If you have ever walked into a mechanical room, you may encounter a Heat Exchanger that looks fairly similar to this (see right).

Heat Exchangers are – as the name implies – exchange heat whether it is hot water or chilled water, it does not matter. There are multiple reasons why a heat exchanger is used, such as:

• Separating a water and glycol loop
• Ensuring a closed hydronic loop to the building side
• For creating pressure breaks (applicable for higher buildings)
• Separating hydronic water and potable water
• Other applications available

Many plumbers see this heat exchanger as four connections that need to be tied in, but there is actually a more in-depth science to this. In order to for heat exchange to occur, heat will always escape to the colder medium. If you mix hot water to cold water (or vice versa), what is actually happening is that the heat energy from the hot water is being absorbed by the cold water. As a result, we actually have warm water.

But before we dive into the science, it helps to understand what is a Primary Side and what is a Secondary Side. The Primary Side will always be the heat source side. In a Heating application, the Primary Side will always receive the boiler supply water. In a Cooling application, the Primary Side will always received chilled water from the Chiller. Within a Heat Pump, the primary side will always be the refrigerant side entering the heat exchanger.

The Secondary Side, by deduction will always supply to the target, client, or end equipment. In a heating application, the secondary side may supply hot water to Unit heaters (UHs), Force Flow Heaters (FFHs), MUA Heating Coils, Cooling Coils, etc). Similarly, in a cooling application, it will enter the Chilled Water coils of the MUA, or other equipment used for cooling (fan coil units come to mind).

Now that we got the difference between primary and secondary out of the way, it helps to understand that when a heat exchanger has primary hot water entering on the primary side (where the heat source is), then on the secondary side the cooler water will be warmed up – which is the obvious part.

But what many don’t realize when they pipe the heat exchanger, is that there is a difference in heat transfer when piped in parallel flow versus counter flow.

Below shows a parallel flow configuration. Here the water flow (arrows) are pointing in one direction (to the right). While the orange colour signifies the water from the primary side, the blue colour signifies the water from the secondary side. Let’s visualize this by using an example:

You have a heat exchanger supplying hot water to the Make Up Air (MUA) during the winter. Glycol Hot Water is being supplied to the heating coil (in the MUA) at 90 °F. After the heat is transferred to the surrounding air, the Glycol Hot Water coming back out of the MUA would be less than 70 °F. This glycol is pumped to the heat exchanger entering at 70 °F (The blue colour). The boiler is supplying hot water at 90 °F in an effort to heat up the glycol water before it is supplied back to the heating coil.

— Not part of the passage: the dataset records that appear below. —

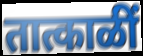
तात्काळीं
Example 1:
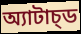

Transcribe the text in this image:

অ্যাটাচ্ড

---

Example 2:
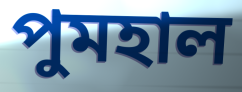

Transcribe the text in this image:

পুমহাল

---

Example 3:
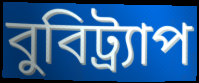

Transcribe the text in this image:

বুবিট্র্যাপ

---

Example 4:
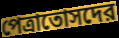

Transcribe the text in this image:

পেত্রাতোসদের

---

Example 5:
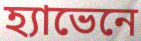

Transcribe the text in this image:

হ্যাভেনে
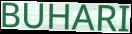
BUHARI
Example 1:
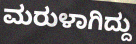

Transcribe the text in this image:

ಮರುಳಾಗಿದ್ದು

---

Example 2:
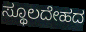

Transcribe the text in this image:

ಸ್ಥೂಲದೇಹದ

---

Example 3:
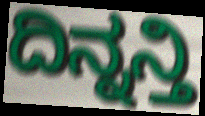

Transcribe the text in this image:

ದಿನ್ನನ್ತಿ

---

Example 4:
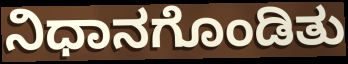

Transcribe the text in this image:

ನಿಧಾನಗೊಂಡಿತು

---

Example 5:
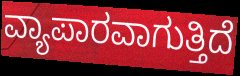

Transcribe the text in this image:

ವ್ಯಾಪಾರವಾಗುತ್ತಿದೆ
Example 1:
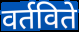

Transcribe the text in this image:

वर्तविते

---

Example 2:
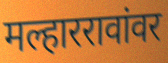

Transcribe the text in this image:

मल्हाररावांवर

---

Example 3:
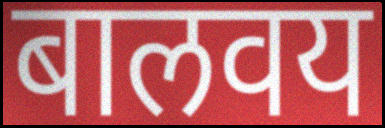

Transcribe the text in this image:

बालवय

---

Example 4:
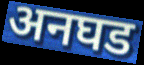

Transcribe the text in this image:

अनघड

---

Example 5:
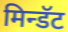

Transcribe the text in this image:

मिन्डॅट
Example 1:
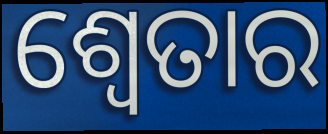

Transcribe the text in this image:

ଶ୍ୱେତାର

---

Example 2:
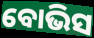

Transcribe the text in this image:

ବୋଭିସ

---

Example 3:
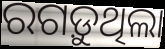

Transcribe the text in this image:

ରଗଡ଼ୁଥିଲା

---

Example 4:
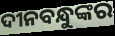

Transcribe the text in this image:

ଦୀନବନ୍ଧୁଙ୍କର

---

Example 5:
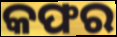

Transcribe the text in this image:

କଫର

Here’s the important part: Because the piping is in parallel flow, the temperature exiting the coil is actually going to be roughly the average between your primary inlet water temperature, and your secondary inlet water temperature. This works out to be roughly 78 °F – 80 °F being delivered back to the heating coil. This would not be nearly enough to provide the adequate tempered heat for the MUA, and you can be sure that occupants will be complaining.

If the plumber piped the heat exchanger in counter flow configuration, then the problem would disappear because what you would be achieving is the highest form of heat transfer in the heat exchanger. Every part of the water entering on the secondary side is heated by the hottest temperature of the primary side, that is until the temperatures on both sides are equal (assuming no heat loss).

From the picture (below), you see that on the left side when piped in counter flow configuration, the secondary outlet temperature would be much higher than if the same heat exchanger is piped in parallel flow, experiencing the same circumstances.

It is always important to pipe heat exchangers in counter flow configuration. I have occasionally encountered installations where it is in parallel flow and have to bring this up to the mechanical contractors attention before water is filled and pressure tested. This saves a lot of aggravation when the engineers start questioning why the heating performance is inadequate to what was designed.